El vecino del 10B miró primero las plantas y luego a Cillian. El portero, por su lado, hizo lo propio: miró primero las plantas y luego al vecino.

—¿Qué pasa? —preguntó, sincero.

—No disimules conmigo, idiota. —El hombre estaba enfadado—. Recuerdo perfectamente que se te hizo mucho hincapié en este asunto.

Cillian seguía sin entender, y eso aún calentó más al otro.

—Tenías que cubrir las plantas, todas las plantas, con la tela térmica. —Señaló las plantas—. Mira las dipladenias.

Cillian las miró.

—Todas muertas. Todas. Por tu negligencia, idiota —le acusó el vecino—. ¿Sabes cuánto cuestan?

—¿Tan feas y encima son caras? —repuso Cillian con voz calma y firme.

Aquella fue la gota que colmó el vaso.

—¡No me tomes el pelo, capullo!

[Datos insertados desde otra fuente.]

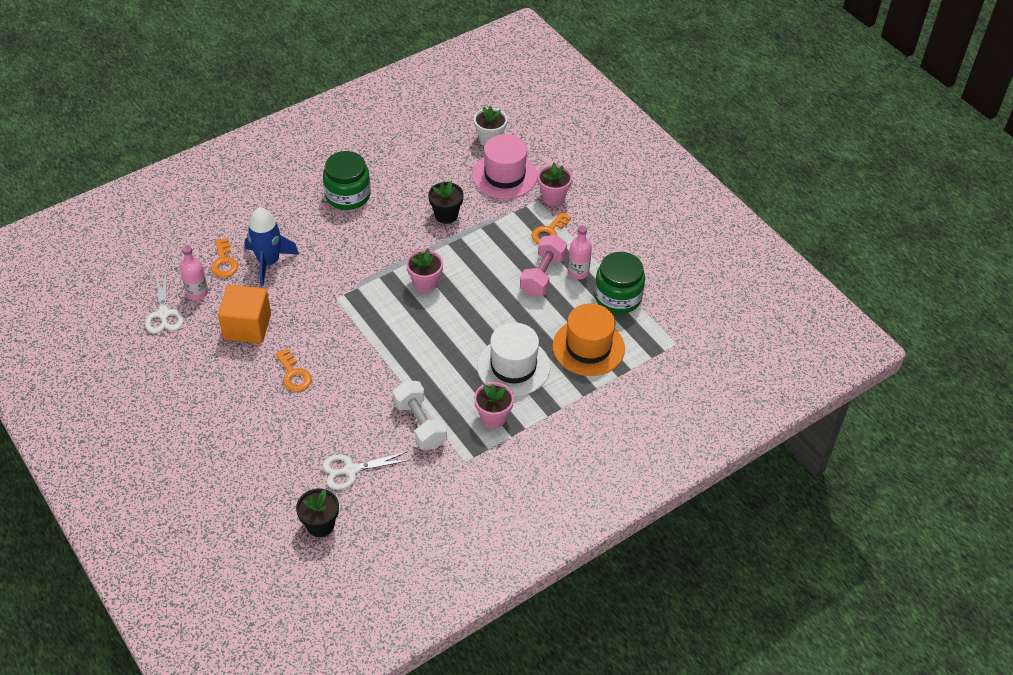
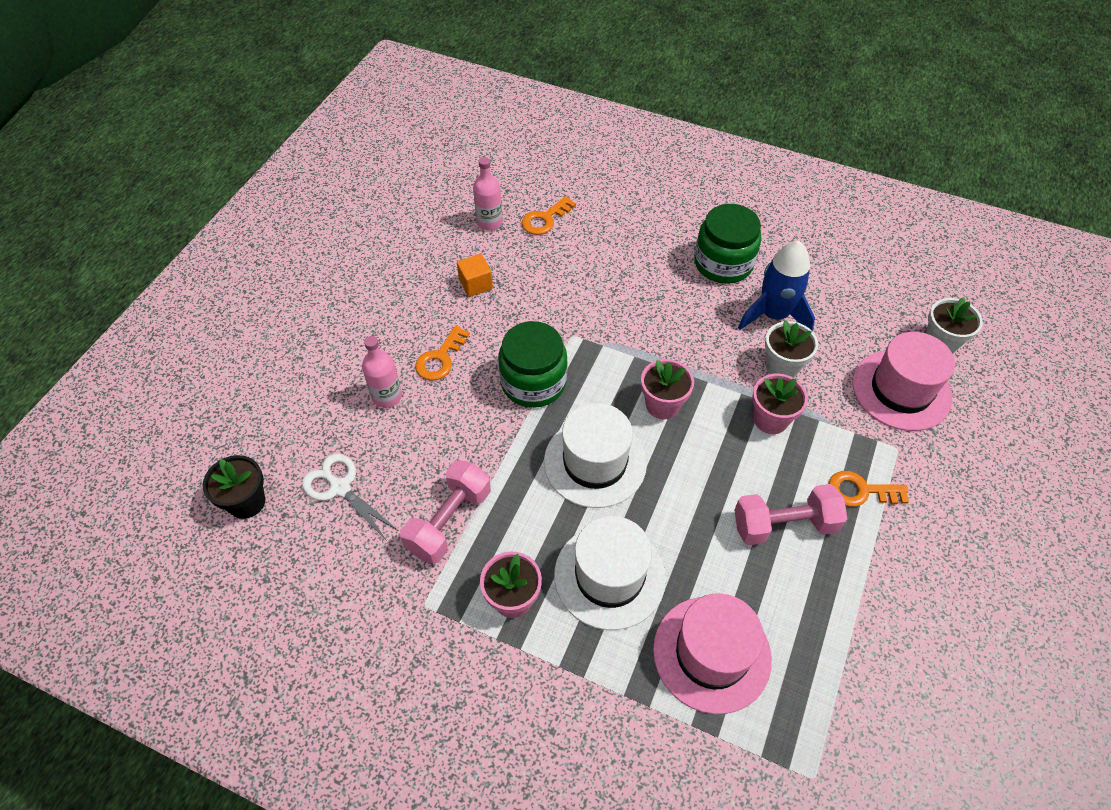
camera: 60 degrees right, 5 degrees up
(163, 314) = (444, 214): white scissors -> none
(247, 327) = (475, 284): orange cube -> orange cube, size x0.54
(269, 262) = (574, 252): blue rocket -> blue rocket (774, 315)
(420, 424) = (449, 521): white dumbbell -> pink dumbbell
(437, 335) = (595, 462): none -> white hat
(446, 215) = (782, 366): black flower pot -> white flower pot
(553, 197) = (921, 462): pink flower pot -> pink flower pot (770, 419)
(578, 272) = (827, 565): pink bottle -> pink bottle (387, 396)
(588, 347) = (711, 653): orange hat -> pink hat
(618, 297) = (829, 643): green jar -> green jar (533, 382)

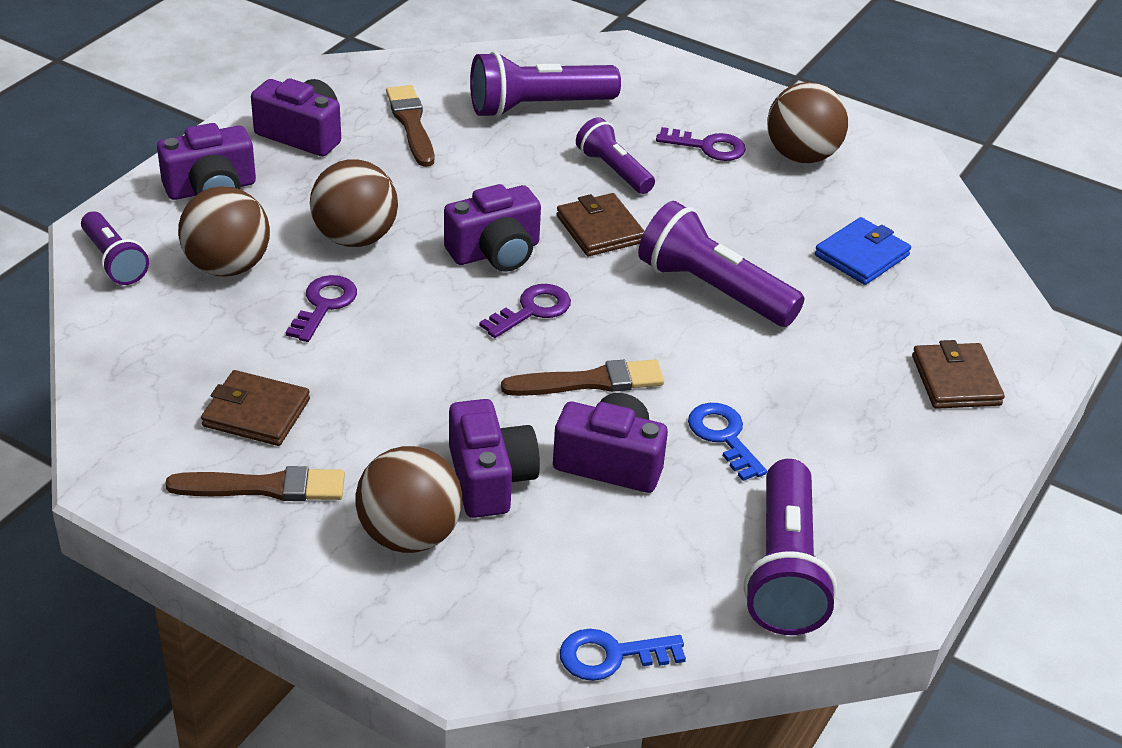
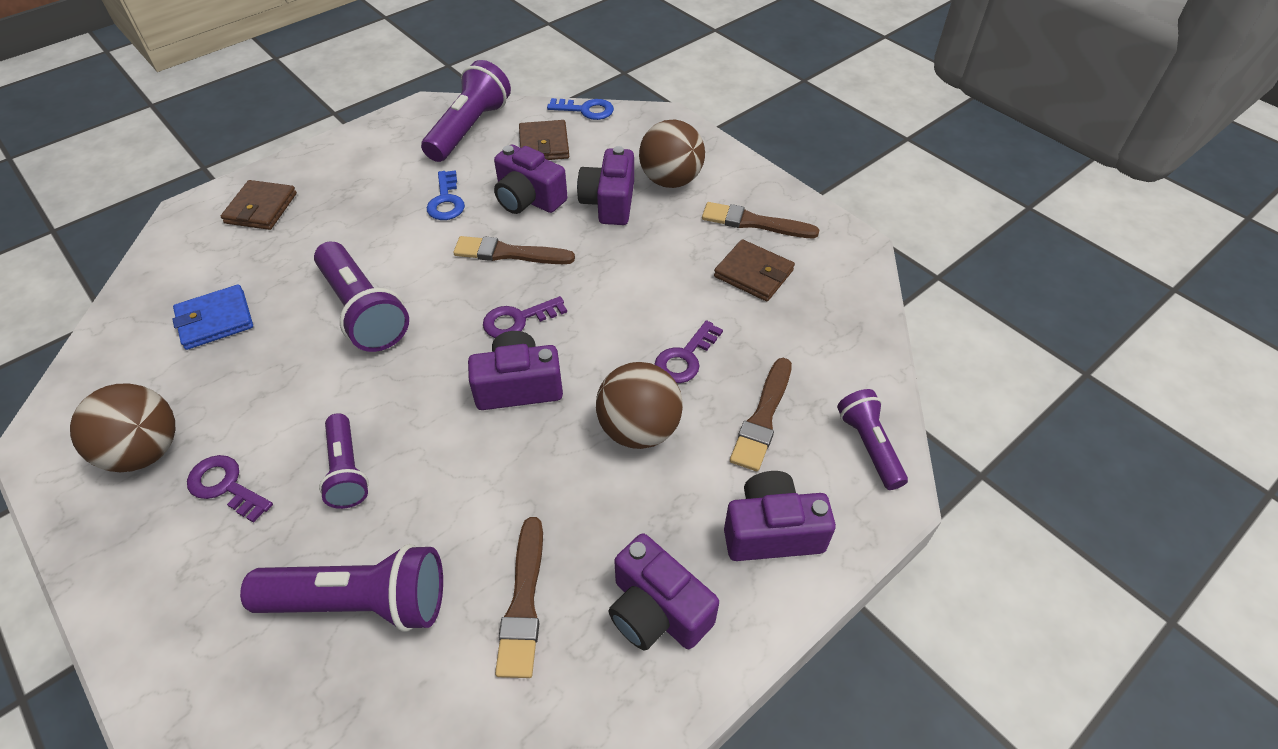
camera: 160 degrees left, 10 degrees up
(228, 266) = (763, 417): brown ball -> brown brush
(600, 229) = (411, 394): brown wallet -> brown wallet (544, 144)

Ya verás cuando los vecinos reciban el informe del coste de tu cagada... —El río se había desbordado—. No llevas ni dos meses aquí y ya te he pillado más de un vez durmiendo en horario de trabajo, abandonas la garita cuando quieres, respondes mal y... —Se interrumpió, se dio cuenta de que Cillian le miraba impasible, asentía con la cabeza pero estaba claro que nada de lo que dijera podía afectarle—. Bien, muy bien... como quieras, listillo. No creo que vayas a durar mucho en tu puesto, francamente. Me ocuparé de hablar con el administrador.